Data items
• • • • •

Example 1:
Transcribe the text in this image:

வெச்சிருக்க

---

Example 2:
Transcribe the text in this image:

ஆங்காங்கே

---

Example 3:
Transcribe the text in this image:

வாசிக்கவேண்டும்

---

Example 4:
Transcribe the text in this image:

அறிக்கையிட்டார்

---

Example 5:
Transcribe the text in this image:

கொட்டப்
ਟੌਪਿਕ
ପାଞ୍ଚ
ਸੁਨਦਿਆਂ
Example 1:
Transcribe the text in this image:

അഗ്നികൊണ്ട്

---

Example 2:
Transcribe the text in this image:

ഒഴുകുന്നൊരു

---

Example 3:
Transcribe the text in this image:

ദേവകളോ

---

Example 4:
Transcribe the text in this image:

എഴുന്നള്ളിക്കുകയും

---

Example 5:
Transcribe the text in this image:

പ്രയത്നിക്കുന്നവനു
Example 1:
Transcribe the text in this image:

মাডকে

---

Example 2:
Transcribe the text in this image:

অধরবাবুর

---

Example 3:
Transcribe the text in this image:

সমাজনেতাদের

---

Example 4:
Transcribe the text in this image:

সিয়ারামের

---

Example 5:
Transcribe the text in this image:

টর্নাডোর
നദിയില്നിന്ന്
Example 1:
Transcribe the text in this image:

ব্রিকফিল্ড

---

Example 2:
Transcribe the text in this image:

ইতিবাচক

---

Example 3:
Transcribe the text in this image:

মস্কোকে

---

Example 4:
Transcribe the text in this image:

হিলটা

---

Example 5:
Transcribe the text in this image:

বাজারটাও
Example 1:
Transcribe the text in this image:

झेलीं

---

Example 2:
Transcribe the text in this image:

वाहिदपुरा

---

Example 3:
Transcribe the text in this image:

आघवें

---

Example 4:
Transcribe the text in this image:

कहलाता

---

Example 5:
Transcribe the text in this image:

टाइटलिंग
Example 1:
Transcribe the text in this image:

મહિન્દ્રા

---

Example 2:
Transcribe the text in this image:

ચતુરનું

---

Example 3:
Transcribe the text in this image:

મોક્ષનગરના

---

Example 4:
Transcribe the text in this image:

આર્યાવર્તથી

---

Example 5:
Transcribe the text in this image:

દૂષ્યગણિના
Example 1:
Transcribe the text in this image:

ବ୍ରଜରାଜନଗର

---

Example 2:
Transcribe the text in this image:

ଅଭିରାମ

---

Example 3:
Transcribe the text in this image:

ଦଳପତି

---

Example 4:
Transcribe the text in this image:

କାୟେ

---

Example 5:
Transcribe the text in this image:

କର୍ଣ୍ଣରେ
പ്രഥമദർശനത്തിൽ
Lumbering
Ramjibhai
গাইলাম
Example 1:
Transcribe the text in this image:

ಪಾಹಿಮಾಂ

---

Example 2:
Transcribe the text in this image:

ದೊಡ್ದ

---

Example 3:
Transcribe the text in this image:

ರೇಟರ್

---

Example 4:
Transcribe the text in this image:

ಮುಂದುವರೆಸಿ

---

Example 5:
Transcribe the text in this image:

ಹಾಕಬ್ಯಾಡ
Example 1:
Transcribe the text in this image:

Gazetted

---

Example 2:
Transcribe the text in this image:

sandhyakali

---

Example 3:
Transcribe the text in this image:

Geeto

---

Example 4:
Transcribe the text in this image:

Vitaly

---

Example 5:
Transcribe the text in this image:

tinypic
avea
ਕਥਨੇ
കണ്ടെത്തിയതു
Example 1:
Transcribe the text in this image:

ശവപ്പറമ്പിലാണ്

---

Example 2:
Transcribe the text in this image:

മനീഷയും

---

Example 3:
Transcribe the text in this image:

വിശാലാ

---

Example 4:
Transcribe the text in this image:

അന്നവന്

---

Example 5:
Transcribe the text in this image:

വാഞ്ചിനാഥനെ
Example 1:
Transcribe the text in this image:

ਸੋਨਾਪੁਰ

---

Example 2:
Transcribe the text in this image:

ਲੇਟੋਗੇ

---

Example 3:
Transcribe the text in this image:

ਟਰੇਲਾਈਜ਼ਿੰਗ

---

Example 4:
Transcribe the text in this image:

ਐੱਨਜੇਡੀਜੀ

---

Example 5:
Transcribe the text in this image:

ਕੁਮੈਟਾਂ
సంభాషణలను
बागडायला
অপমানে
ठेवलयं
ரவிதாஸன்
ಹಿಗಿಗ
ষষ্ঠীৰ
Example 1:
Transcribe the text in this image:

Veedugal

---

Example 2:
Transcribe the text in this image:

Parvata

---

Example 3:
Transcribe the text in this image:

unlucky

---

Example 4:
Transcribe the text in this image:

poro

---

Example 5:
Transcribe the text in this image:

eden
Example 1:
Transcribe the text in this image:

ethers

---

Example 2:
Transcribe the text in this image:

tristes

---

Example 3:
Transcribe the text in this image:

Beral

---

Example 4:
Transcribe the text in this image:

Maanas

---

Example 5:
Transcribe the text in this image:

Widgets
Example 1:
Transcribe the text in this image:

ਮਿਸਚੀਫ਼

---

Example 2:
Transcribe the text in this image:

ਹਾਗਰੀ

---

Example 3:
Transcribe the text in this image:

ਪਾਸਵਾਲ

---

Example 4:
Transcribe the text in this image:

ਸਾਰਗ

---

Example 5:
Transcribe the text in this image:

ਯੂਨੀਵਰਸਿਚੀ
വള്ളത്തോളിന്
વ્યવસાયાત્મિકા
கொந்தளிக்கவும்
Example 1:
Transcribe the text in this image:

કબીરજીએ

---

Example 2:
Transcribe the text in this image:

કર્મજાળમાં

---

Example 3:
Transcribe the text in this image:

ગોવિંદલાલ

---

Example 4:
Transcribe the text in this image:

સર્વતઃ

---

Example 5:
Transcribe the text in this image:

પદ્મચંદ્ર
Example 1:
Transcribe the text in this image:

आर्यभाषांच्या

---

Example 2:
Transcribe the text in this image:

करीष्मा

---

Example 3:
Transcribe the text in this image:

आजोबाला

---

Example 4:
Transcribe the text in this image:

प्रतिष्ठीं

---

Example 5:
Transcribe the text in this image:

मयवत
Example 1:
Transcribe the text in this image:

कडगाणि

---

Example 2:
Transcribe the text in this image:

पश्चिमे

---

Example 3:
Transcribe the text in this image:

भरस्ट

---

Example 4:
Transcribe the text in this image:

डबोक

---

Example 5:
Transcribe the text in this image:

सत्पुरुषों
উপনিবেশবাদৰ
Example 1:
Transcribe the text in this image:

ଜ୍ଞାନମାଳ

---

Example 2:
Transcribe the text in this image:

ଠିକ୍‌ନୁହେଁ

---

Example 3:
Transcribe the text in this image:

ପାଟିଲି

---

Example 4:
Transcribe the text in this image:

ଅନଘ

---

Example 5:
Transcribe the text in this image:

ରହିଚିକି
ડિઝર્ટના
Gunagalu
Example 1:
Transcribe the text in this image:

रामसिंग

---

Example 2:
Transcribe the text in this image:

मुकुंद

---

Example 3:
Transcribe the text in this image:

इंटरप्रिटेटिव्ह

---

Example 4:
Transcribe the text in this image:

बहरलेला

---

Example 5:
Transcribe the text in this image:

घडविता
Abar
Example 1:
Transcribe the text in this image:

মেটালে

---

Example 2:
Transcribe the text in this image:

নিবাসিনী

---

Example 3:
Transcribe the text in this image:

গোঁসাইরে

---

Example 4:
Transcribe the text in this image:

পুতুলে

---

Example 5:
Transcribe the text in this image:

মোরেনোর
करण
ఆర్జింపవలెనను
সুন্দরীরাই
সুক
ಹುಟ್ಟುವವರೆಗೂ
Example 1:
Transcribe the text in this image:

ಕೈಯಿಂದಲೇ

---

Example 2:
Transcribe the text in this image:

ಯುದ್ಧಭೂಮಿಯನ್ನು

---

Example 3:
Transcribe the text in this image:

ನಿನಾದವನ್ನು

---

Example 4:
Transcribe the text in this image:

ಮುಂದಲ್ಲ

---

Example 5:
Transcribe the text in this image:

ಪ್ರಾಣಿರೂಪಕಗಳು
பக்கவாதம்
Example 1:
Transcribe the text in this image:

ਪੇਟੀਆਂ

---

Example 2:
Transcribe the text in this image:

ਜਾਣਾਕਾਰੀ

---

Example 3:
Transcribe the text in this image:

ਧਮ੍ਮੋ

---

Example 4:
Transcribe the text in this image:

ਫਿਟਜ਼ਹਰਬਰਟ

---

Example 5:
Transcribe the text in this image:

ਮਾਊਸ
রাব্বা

• • • • •

(WHAT TO WORK ON):
Render the records as a JSON list of strings, one string per line and with blank lines left out. Begin at the first line of the records and stop after the line that contains "அறிக்கையிட்டார்".

(SOLUTION FOR THIS PROBLEM):
[
  "Example 1:",
  "Transcribe the text in this image:",
  "வெச்சிருக்க",
  "---",
  "Example 2:",
  "Transcribe the text in this image:",
  "ஆங்காங்கே",
  "---",
  "Example 3:",
  "Transcribe the text in this image:",
  "வாசிக்கவேண்டும்",
  "---",
  "Example 4:",
  "Transcribe the text in this image:",
  "அறிக்கையிட்டார்"
]